+++ DATA RECORDS

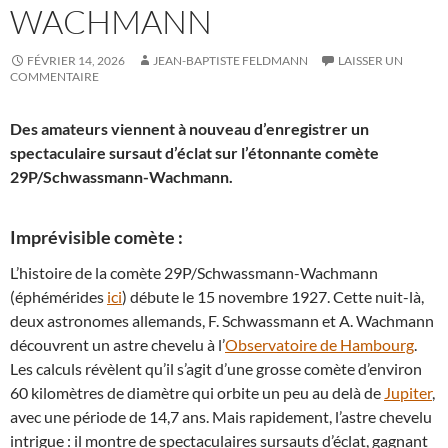
WACHMANN
FÉVRIER 14, 2026
JEAN-BAPTISTE FELDMANN
LAISSER UN
COMMENTAIRE
Des amateurs viennent à nouveau d’enregistrer un
spectaculaire sursaut d’éclat sur l’étonnante comète
29P/Schwassmann-Wachmann.
Imprévisible comète :
L’histoire de la comète 29P/Schwassmann-Wachmann
(éphémérides
ici
) débute le 15 novembre 1927. Cette nuit-là,
deux astronomes allemands, F. Schwassmann et A. Wachmann
découvrent un astre chevelu à l’
Observatoire de Hambourg
.
Les calculs révèlent qu’il s’agit d’une grosse comète d’environ
60 kilomètres de diamètre qui orbite un peu au delà de
Jupiter
,
avec une période de 14,7 ans. Mais rapidement, l’astre chevelu
intrigue : il montre de spectaculaires sursauts d’éclat, gagnant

++++++

> _WORK REQUIRED_
Could you show every line of the listing that holds the string "comète"?

> _EXERCISE ANSWER_
spectaculaire sursaut d’éclat sur l’étonnante comète
Imprévisible comète :
L’histoire de la comète 29P/Schwassmann-Wachmann
Les calculs révèlent qu’il s’agit d’une grosse comète d’environ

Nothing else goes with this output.